Businesses with healthier financial situations have two choices. They can either leave it up to home workers to make the buying choices for UC devices or have IT specify which endpoints are acceptable and even manage the procurement. Both options require IT to take a holistic approach around what home-based workers need to be productive with UC.
The latter option is better for IT budget-wise, as all the costs will be known before purchases are made. This approach also ensures that new endpoints will be compatible with the UC platform and provide home workers a more consistent UX -- leading to better collaboration outcomes.
Another financial consideration here would be IT's buying power to get better unit pricing when purchasing for everyone at once. If employees are buying the same endpoints on their own, they will be paying retail prices and not benefiting from any volume discounts.
The bottom line
IT needs to consider whether it's more important to keep budgets down or to invest properly to support home-based workers. Many will be working at home for the first time and will not have business-grade tools, such as a current PC, a decent headset, a desk phone and a speakerphone. A cost-cutting approach here will only undermine the performance of UC, and if productivity suffers, so does overall business performance, worker morale and customer satisfaction.

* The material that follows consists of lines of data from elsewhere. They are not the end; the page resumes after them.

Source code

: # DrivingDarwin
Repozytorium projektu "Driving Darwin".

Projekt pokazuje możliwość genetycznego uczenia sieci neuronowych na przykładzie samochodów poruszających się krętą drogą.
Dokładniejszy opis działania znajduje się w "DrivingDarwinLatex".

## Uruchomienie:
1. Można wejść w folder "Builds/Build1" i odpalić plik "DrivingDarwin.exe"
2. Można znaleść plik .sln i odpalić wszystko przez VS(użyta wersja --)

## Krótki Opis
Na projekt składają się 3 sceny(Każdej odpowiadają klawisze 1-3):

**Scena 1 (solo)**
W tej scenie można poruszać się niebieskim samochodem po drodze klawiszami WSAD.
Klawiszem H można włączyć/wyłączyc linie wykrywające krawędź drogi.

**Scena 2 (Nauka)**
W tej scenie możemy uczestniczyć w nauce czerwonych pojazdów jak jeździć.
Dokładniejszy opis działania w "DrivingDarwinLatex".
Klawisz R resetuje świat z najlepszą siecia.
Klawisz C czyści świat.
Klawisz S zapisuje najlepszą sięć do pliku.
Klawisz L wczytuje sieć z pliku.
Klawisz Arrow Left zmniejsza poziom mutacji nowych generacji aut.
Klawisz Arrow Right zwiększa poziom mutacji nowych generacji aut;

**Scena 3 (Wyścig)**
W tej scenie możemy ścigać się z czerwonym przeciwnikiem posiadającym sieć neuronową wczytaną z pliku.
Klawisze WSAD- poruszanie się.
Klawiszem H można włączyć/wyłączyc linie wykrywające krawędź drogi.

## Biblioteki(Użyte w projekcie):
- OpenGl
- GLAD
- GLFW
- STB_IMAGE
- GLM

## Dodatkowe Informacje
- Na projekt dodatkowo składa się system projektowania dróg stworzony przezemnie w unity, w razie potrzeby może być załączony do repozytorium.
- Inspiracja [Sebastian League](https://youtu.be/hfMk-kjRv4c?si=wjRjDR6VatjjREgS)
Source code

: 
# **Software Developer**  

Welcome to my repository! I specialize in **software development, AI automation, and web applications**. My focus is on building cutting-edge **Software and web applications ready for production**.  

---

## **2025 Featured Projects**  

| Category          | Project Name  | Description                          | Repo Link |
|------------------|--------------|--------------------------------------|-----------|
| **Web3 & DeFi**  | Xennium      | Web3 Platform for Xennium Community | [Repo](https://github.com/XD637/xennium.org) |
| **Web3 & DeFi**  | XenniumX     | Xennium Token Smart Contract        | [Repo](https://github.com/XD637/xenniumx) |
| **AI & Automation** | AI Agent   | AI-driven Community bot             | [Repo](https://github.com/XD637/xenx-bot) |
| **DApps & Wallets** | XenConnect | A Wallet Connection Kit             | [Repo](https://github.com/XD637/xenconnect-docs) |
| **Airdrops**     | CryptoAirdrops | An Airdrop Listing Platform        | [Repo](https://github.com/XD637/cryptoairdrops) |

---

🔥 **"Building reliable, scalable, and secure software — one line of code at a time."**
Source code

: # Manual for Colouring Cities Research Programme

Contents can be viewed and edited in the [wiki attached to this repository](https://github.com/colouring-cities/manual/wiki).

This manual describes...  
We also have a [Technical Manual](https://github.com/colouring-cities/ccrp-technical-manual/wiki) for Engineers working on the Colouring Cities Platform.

A holistic view would conclude that this approach would be a high price to pay for the sake of keeping UC budgets down. The expectations for home-based work are generally the same as the office, so workers shouldn't have to compromise on the right tools. Otherwise, they won't feel valued and will lose motivation. If the objective is to keep work-at-home productivity high, spending appropriately on endpoints could be the best investment IT can make with UC.